Thoughts on Fast Multipole III

Continue with last post. Consider the pseudo-differential elliptic operator $P={\sum }_{\Vert \alpha \Vert \le 2m}{c}_{\alpha }(x)D^{\alpha }$, if we have $Pu(x)=f(x)$, with Dirichlet boundary condition $u^{\alpha }=0$ for $\Vert \alpha \Vert \le m-1$.

${\int }_{\Omega }(P^{\ast }v(x,y))u(x)-(Pu(x))v(x,y)dx={\sum }_{\beta }{\int }_{\partial \Omega }{\psi }_{\beta }(x)v^{\beta }(x,y)dx$

Here consider Green function $P^{\ast }v(x,y)={\delta }_y(x)$, which is $Pv(y,x)={\delta }_y(x)$. If we say $K(x,y)$ is Green function of $P$, then we have to replace $x$ and $y$ in $v$, thus $K(x,y)=v(y,x)$.

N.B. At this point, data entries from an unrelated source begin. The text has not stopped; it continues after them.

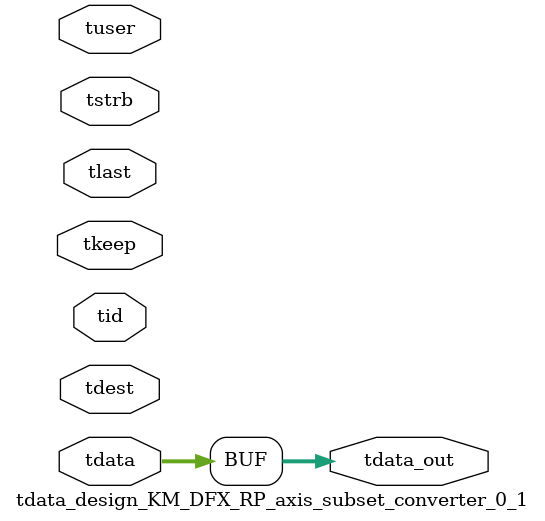
<source format=v>


`timescale 1ps/1ps

module tdata_design_KM_DFX_RP_axis_subset_converter_0_1 #
(
parameter C_S_AXIS_TDATA_WIDTH = 32,
parameter C_S_AXIS_TUSER_WIDTH = 0,
parameter C_S_AXIS_TID_WIDTH   = 0,
parameter C_S_AXIS_TDEST_WIDTH = 0,
parameter C_M_AXIS_TDATA_WIDTH = 32
)
(
input  [(C_S_AXIS_TDATA_WIDTH == 0 ? 1 : C_S_AXIS_TDATA_WIDTH)-1:0     ] tdata,
input  [(C_S_AXIS_TUSER_WIDTH == 0 ? 1 : C_S_AXIS_TUSER_WIDTH)-1:0     ] tuser,
input  [(C_S_AXIS_TID_WIDTH   == 0 ? 1 : C_S_AXIS_TID_WIDTH)-1:0       ] tid,
input  [(C_S_AXIS_TDEST_WIDTH == 0 ? 1 : C_S_AXIS_TDEST_WIDTH)-1:0     ] tdest,
input  [(C_S_AXIS_TDATA_WIDTH/8)-1:0 ] tkeep,
input  [(C_S_AXIS_TDATA_WIDTH/8)-1:0 ] tstrb,
input                                                                    tlast,
output [C_M_AXIS_TDATA_WIDTH-1:0] tdata_out
);

assign tdata_out = {tdata[63:0]};

endmodule


</source>
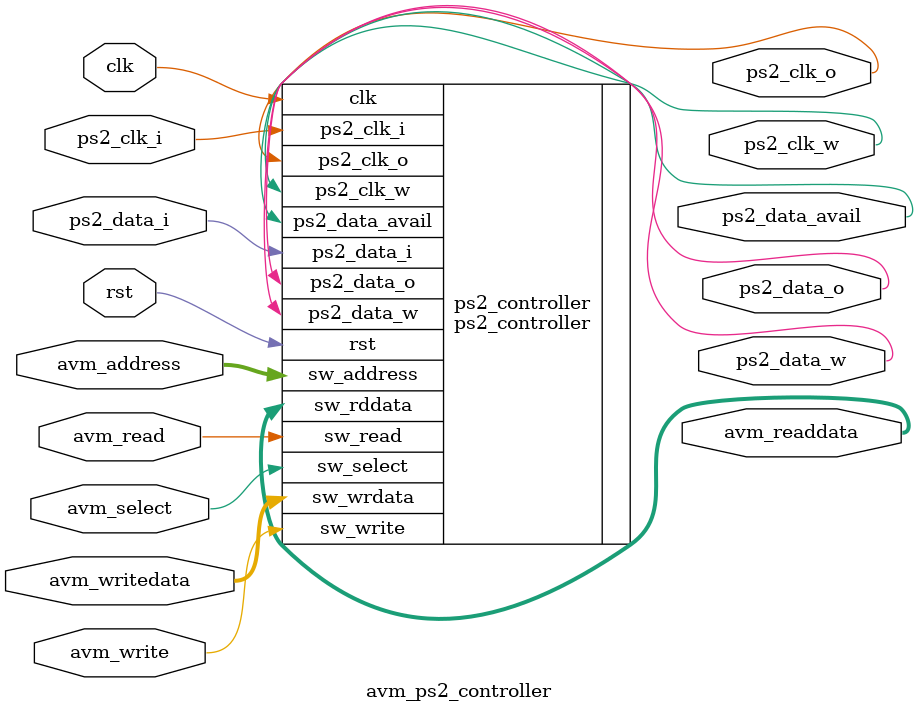
<source format=v>

module avm_ps2_controller #(
parameter SYSCLK = 50       // System clock rate in MHz
) (

// clock and reset
input           clk,
input           rst,

// Avalon MM slave interface
input  [2:0]    avm_address,
input           avm_select,
input           avm_read,
input           avm_write,
input  [31:0]   avm_writedata,
output [31:0]   avm_readdata,

// PS2 interface
input           ps2_data_i,
output          ps2_data_w,
output          ps2_data_o,
input           ps2_clk_i,
output          ps2_clk_w,
output          ps2_clk_o,

// interrupt port
output          ps2_data_avail
);

ps2_controller #(.SYSCLK(SYSCLK)) ps2_controller
(
    .clk            (clk),
    .rst            (rst),
    .sw_address     (avm_address),
    .sw_read        (avm_read),
    .sw_write       (avm_write),
    .sw_select      (avm_select),
    .sw_wrdata      (avm_writedata),
    .sw_rddata      (avm_readdata),
    .ps2_data_i     (ps2_data_i),
    .ps2_data_w     (ps2_data_w),
    .ps2_data_o     (ps2_data_o),
    .ps2_clk_i      (ps2_clk_i),
    .ps2_clk_w      (ps2_clk_w),
    .ps2_clk_o      (ps2_clk_o),
    .ps2_data_avail (ps2_data_avail)
);

endmodule

</source>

$u(y)-{\int }_{\Omega }f(x)K(y,x)dx={\sum }_{\beta }{\int }_{\partial \Omega }{\psi }_{\beta }(x)K^{\beta }(y,x)dx$

Now come back to our previous exterior problem, if $f=0$ in ${\Omega }^c$, then for $y\in \Omega$, here $\Omega$ could be internal domain or external domain.

$u(y)={\sum }_{|\beta |\le m-1}{\int }_{\partial \Omega }{\psi }_{\beta }(x)K^{\beta }(y,x)dx$

In 2D, there are $C_{m+1}^2$ terms in this summation, with discretization, and merge weights into $\psi$.

$u(y_j)={\sum }_{\beta }{\sum }_{k=1}^p{\psi }_{\beta }(x_k)K^{\beta }(x_k,y_j)$

There are $p{C}_{m+1}^2$ unknowns for this problem. Just one surface is enough. This can be seen as an extension of KIFMM method.

Numerical concerns

The summation over $\partial \Omega$ requires too many points (unknowns) to find out. Here we can simulate $K^{\beta }(x_k,y_j)$ by taking finite difference to approximate the derivatives. Then we only need $m$ surfaces to find out all $K^{\beta }(x,\cdot )$, each surfaces we can place equally spaced $p$ points.

Infinite order case

It seems to me that given all points inside a annulus will be enough for this.

Failure for numerics

Just for a update. In numerical world, finite difference is rather a really bad idea to approximate derivatives, esp. those high order terms. Thus KIFMM is an effective fast low order PDE solver.